Collected data:
----------

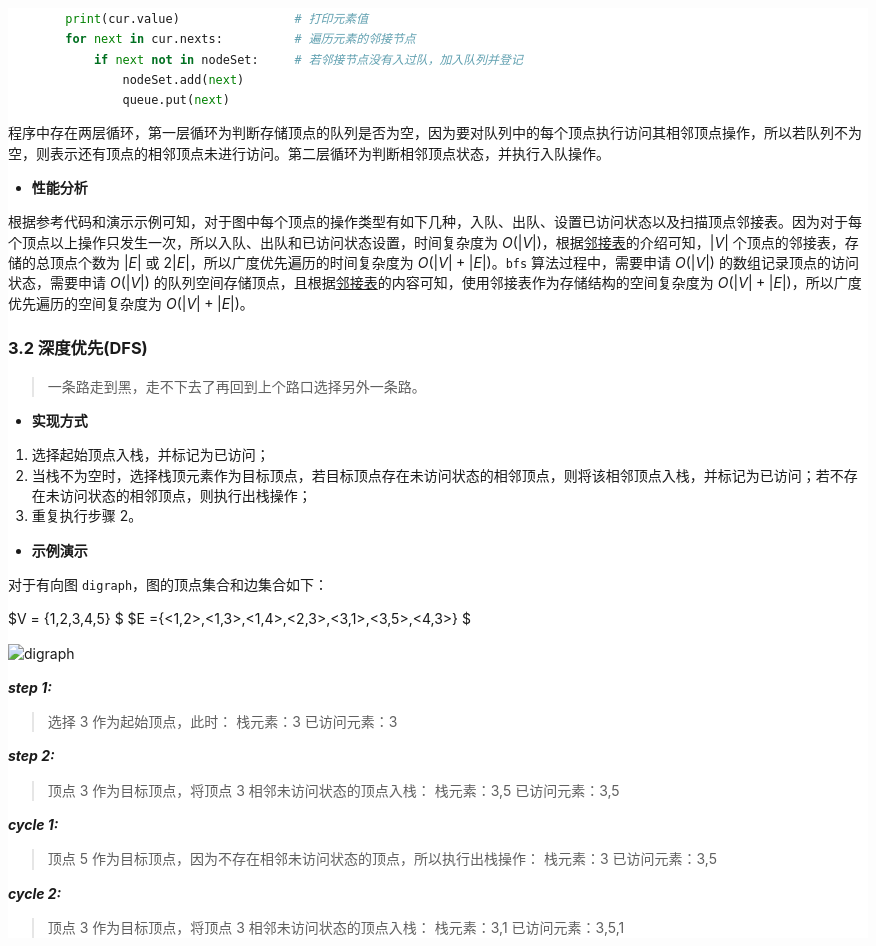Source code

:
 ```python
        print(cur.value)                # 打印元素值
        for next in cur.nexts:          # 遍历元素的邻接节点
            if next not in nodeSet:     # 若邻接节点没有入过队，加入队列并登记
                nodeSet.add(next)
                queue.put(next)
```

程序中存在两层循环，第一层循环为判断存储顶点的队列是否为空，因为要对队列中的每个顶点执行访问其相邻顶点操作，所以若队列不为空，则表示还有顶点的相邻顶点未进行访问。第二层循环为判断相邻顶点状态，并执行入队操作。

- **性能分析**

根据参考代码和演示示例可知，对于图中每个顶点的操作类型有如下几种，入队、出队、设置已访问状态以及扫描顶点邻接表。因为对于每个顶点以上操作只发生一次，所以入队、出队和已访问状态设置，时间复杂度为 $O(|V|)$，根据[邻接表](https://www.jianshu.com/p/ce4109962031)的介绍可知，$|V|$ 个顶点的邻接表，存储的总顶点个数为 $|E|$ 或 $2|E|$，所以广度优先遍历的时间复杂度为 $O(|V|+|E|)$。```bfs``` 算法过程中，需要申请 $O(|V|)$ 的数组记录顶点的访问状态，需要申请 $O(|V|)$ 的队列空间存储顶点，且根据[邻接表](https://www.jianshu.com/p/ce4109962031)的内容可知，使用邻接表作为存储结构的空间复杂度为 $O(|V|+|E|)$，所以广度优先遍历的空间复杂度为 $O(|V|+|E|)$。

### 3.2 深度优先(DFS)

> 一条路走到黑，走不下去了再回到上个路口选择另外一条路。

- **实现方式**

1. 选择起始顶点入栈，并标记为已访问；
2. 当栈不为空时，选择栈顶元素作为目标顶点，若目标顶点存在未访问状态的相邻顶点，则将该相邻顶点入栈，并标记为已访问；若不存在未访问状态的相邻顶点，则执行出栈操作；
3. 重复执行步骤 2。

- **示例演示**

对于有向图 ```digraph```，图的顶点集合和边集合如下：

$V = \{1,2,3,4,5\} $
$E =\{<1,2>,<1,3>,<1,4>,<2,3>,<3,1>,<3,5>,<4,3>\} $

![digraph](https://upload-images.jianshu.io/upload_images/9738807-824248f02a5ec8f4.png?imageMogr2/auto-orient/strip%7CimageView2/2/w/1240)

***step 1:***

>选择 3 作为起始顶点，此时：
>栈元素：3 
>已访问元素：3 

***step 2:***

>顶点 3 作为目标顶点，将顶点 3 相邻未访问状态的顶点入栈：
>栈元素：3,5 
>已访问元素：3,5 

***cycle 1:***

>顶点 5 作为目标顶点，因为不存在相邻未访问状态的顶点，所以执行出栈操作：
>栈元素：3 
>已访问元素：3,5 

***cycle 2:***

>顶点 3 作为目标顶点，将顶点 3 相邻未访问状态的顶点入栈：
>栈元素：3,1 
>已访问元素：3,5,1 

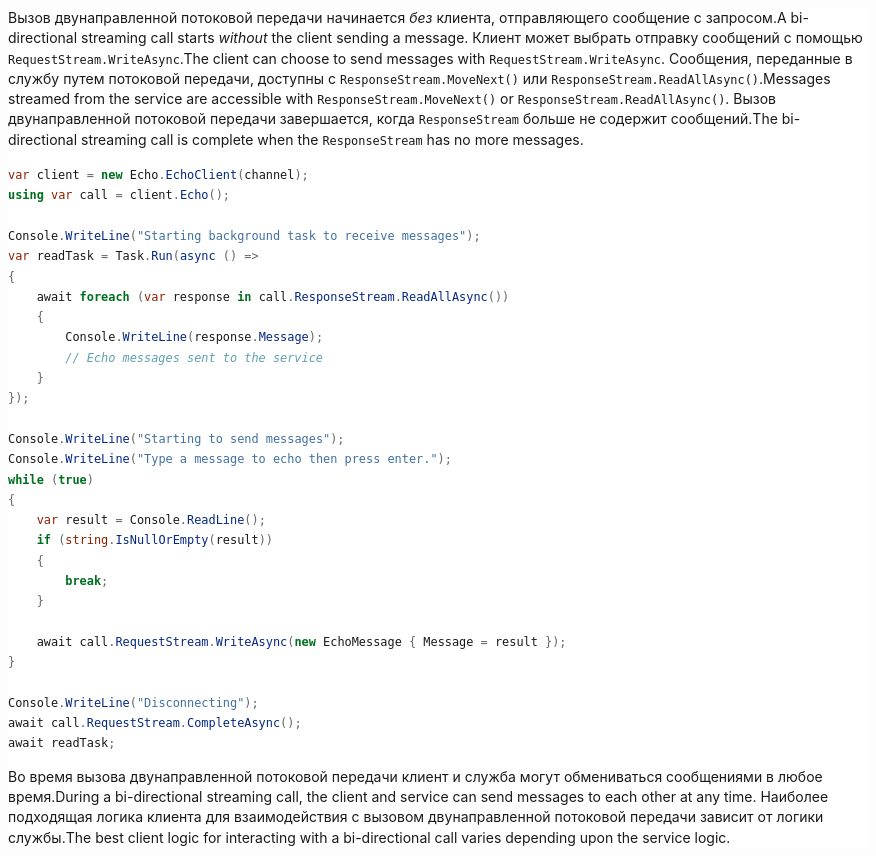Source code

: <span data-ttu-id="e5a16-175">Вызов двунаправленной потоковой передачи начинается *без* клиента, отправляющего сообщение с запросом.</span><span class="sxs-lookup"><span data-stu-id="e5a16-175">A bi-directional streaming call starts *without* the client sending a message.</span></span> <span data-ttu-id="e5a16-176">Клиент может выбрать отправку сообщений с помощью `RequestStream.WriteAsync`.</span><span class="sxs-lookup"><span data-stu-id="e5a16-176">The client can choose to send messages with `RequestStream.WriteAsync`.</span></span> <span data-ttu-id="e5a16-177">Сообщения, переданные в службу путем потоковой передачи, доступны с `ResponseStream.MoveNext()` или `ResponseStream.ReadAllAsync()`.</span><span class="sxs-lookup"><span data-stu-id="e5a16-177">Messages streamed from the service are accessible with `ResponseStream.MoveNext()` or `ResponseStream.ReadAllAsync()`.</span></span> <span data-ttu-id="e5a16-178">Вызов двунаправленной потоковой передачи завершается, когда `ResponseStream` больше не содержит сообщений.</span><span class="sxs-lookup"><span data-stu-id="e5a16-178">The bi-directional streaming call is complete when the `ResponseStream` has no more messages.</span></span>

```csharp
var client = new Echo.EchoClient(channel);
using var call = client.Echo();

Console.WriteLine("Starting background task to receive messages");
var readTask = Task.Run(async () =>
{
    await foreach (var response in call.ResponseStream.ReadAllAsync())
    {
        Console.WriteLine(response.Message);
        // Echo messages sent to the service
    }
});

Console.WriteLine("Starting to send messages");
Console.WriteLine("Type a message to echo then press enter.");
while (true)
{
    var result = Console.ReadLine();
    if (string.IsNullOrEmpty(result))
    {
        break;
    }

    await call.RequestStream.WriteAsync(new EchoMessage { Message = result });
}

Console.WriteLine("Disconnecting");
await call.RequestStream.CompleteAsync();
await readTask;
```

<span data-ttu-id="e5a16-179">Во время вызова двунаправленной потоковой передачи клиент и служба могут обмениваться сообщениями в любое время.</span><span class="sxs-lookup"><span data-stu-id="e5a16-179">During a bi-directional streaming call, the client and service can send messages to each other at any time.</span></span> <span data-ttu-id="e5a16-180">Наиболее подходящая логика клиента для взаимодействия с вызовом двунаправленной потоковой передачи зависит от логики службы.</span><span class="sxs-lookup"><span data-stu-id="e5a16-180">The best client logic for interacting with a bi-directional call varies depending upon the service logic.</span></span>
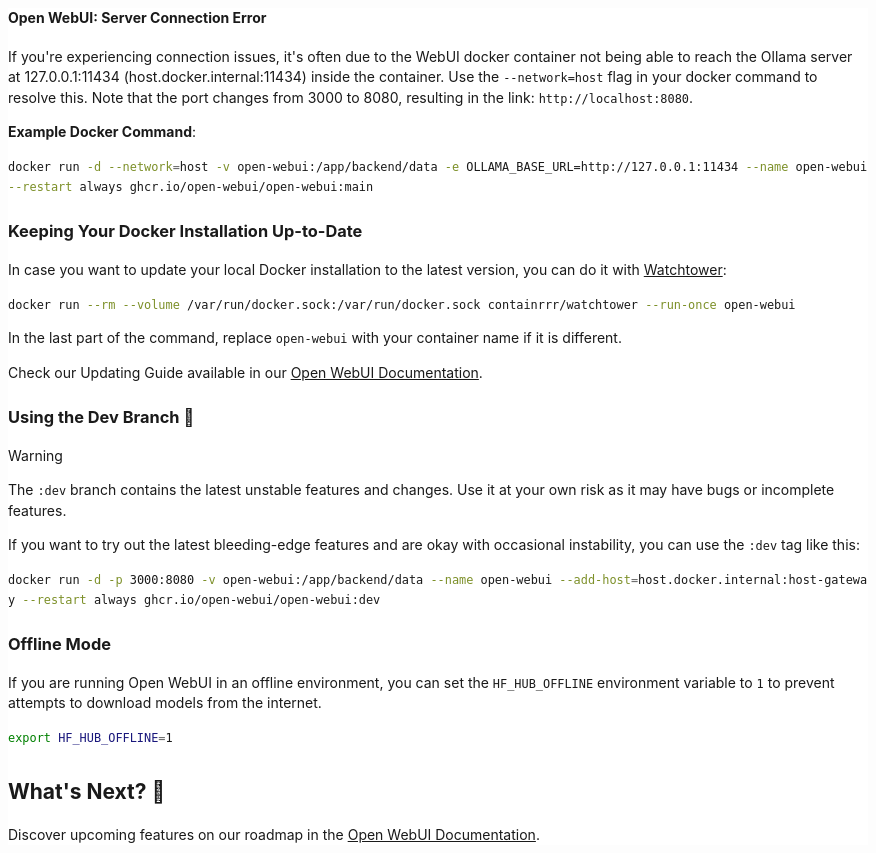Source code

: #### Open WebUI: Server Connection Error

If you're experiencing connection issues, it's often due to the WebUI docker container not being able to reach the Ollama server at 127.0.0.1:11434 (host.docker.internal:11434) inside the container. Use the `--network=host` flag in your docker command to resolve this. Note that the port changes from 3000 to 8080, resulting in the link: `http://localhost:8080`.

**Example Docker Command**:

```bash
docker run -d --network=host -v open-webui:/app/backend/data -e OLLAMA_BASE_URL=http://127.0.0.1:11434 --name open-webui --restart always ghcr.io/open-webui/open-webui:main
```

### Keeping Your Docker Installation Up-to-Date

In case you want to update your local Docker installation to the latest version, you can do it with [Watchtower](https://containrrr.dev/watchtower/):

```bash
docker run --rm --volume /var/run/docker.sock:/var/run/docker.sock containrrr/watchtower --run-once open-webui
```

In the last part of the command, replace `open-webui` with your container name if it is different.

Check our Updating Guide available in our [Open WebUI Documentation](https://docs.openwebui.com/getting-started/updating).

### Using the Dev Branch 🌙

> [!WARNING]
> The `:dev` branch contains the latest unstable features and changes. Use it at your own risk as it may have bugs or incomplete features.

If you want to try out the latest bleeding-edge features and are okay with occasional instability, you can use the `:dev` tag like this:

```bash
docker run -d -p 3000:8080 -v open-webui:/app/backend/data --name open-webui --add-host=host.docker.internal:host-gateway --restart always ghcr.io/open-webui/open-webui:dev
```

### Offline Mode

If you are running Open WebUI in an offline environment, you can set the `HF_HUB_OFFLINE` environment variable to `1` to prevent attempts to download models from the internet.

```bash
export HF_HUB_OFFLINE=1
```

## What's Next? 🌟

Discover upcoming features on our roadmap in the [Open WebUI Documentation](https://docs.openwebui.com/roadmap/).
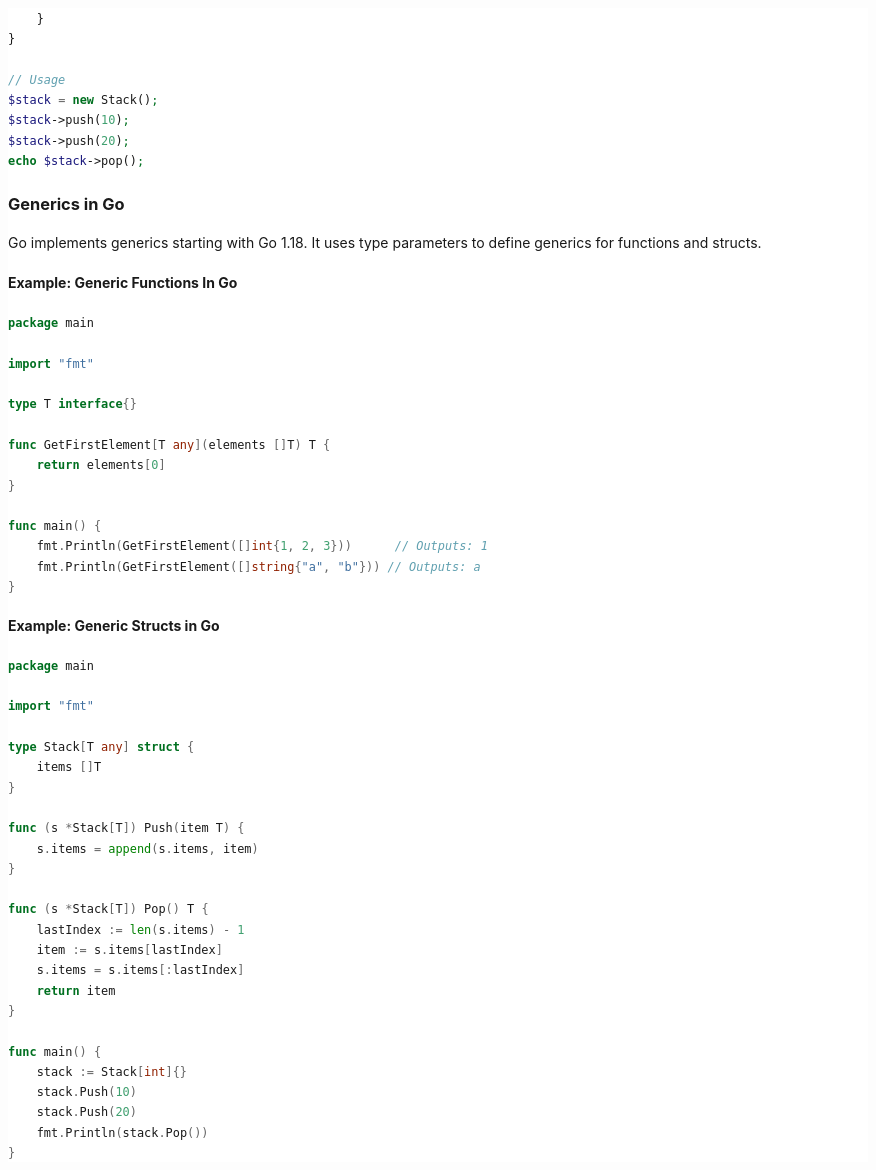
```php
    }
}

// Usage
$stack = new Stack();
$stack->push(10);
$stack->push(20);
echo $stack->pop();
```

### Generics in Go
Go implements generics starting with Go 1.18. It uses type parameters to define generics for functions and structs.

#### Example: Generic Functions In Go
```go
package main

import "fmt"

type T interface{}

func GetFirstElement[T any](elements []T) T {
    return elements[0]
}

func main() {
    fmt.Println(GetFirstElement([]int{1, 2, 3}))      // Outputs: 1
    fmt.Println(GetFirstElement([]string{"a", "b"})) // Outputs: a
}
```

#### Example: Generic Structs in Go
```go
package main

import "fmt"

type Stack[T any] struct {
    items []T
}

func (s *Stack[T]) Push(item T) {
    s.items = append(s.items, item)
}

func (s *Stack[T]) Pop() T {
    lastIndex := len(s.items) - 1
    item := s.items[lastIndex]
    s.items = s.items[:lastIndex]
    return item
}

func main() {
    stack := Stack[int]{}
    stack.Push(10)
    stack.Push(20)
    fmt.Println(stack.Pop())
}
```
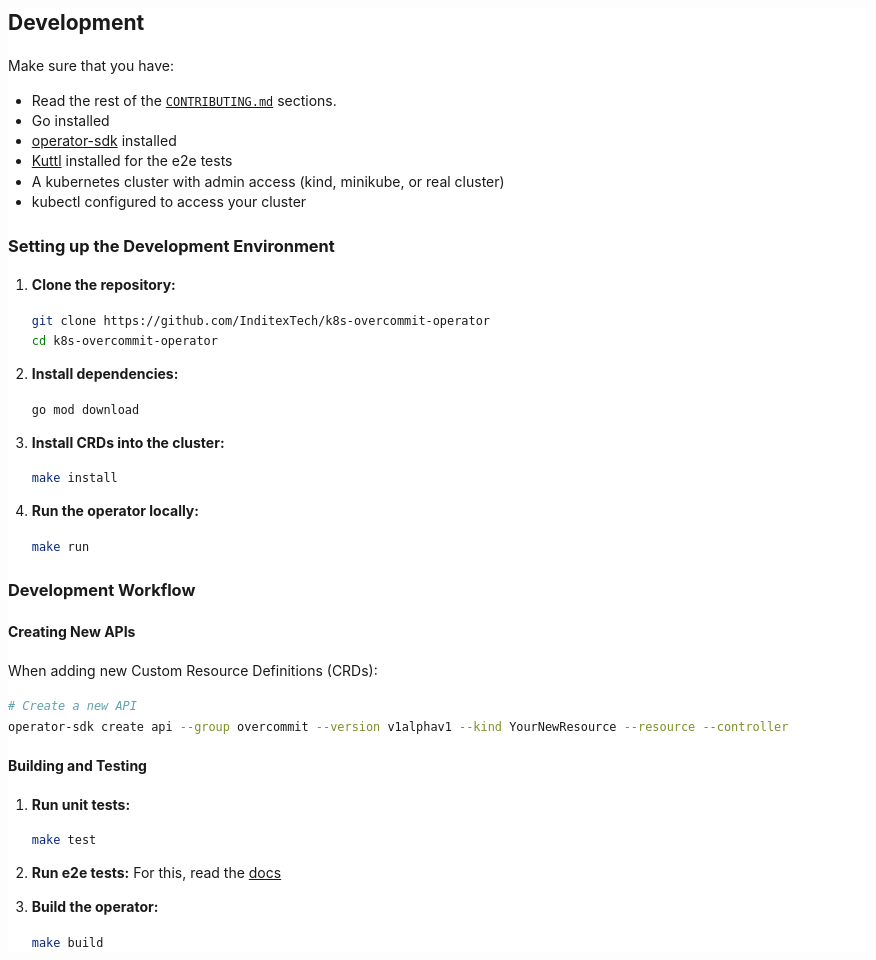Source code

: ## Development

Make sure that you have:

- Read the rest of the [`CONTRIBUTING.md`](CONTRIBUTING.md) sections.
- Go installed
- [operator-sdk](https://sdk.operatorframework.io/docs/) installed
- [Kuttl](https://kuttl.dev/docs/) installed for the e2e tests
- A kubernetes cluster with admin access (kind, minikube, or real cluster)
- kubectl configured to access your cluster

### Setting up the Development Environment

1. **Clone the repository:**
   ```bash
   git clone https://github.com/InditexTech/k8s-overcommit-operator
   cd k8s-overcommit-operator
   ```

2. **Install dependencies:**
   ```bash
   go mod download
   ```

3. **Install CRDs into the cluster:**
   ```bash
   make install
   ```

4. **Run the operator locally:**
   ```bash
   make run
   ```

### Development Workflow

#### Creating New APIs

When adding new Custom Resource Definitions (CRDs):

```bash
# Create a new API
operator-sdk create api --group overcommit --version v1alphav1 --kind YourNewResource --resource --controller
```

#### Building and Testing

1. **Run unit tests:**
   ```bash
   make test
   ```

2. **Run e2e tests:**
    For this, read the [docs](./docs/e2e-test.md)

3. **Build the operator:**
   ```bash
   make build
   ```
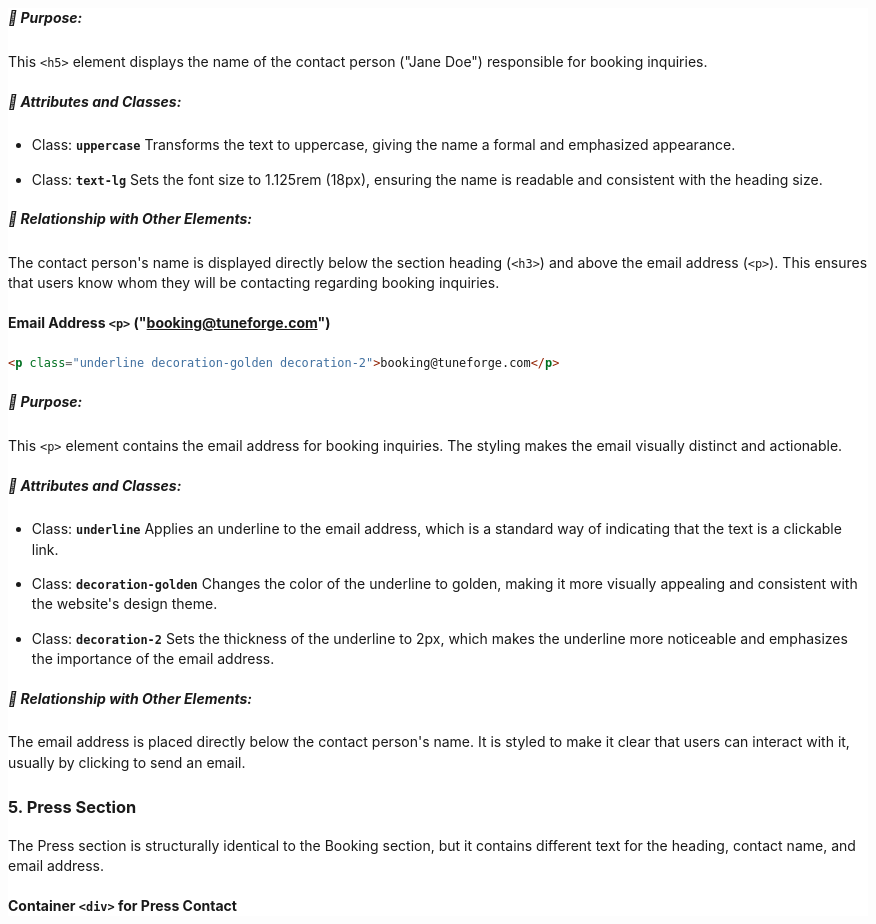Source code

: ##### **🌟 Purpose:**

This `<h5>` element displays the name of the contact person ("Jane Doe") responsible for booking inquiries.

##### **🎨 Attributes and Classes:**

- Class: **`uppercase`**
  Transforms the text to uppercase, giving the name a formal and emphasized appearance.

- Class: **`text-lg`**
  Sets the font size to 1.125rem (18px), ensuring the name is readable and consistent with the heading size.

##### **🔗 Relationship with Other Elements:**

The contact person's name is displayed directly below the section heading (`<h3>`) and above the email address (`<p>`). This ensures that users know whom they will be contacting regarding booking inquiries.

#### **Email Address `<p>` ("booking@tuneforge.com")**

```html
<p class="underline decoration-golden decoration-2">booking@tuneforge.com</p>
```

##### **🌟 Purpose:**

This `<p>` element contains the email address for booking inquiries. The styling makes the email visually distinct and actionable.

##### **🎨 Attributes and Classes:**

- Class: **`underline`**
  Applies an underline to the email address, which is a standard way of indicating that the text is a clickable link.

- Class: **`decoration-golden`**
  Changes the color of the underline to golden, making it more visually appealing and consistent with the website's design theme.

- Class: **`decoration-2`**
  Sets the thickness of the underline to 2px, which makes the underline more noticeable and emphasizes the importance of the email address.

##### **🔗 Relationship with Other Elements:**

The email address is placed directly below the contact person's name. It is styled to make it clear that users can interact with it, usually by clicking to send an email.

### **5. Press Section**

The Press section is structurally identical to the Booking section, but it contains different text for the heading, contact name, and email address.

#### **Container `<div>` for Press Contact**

----------

### Exercise objective
An exact copy of the entries from the line containing "The Press section" through the last line is the expected answer.

### Expected answer
The Press section is structurally identical to the Booking section, but it contains different text for the heading, contact name, and email address.

#### **Container `<div>` for Press Contact**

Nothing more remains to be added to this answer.